● Assignment: Repeat exactly the lines of the entries below from the one with "middle dip: (342, 225)" through the one with "thumb tip: (251, 149)", both ends included, and nothing else.

● Body or hand keypoint data:

-- Opening Marker --

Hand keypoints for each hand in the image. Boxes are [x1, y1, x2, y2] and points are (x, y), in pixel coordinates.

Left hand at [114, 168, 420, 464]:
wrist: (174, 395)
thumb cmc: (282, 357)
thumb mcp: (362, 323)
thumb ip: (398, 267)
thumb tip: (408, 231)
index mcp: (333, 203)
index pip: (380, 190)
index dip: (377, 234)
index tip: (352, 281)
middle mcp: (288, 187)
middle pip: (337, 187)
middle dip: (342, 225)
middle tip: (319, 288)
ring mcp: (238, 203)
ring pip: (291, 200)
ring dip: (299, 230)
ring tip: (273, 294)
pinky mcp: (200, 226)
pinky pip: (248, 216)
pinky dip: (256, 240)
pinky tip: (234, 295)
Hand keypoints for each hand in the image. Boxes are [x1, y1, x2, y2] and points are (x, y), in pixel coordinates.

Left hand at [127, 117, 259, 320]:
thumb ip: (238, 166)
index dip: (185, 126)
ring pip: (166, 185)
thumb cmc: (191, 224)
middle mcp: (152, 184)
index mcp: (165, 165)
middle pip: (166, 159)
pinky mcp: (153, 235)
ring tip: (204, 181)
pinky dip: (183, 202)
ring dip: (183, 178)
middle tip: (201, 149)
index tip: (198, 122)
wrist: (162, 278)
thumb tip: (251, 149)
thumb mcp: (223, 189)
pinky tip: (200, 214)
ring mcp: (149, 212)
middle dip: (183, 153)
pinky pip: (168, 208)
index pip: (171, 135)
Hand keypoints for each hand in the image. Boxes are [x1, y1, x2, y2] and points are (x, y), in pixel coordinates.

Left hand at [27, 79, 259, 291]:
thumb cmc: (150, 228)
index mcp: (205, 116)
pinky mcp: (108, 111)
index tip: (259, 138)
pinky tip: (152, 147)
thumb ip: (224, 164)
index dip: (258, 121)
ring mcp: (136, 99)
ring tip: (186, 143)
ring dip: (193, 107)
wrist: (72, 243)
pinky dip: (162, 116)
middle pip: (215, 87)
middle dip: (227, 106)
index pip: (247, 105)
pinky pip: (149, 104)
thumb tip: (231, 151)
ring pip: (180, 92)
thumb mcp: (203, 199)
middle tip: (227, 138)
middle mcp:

-- Closing Marker --

● Solved exercise:
middle dip: (342, 225)
middle tip: (319, 288)
ring mcp: (238, 203)
ring pip: (291, 200)
ring dip: (299, 230)
ring tip: (273, 294)
pinky mcp: (200, 226)
pinky pip: (248, 216)
pinky dip: (256, 240)
pinky tip: (234, 295)
Hand keypoints for each hand in the image. Boxes are [x1, y1, x2, y2] and points are (x, y), in pixel coordinates.

Left hand at [127, 117, 259, 320]:
thumb ip: (238, 166)
index dip: (185, 126)
ring pip: (166, 185)
thumb cmc: (191, 224)
middle mcp: (152, 184)
index mcp: (165, 165)
middle pip: (166, 159)
pinky mcp: (153, 235)
ring tip: (204, 181)
pinky dip: (183, 202)
ring dip: (183, 178)
middle tip: (201, 149)
index tip: (198, 122)
wrist: (162, 278)
thumb tip: (251, 149)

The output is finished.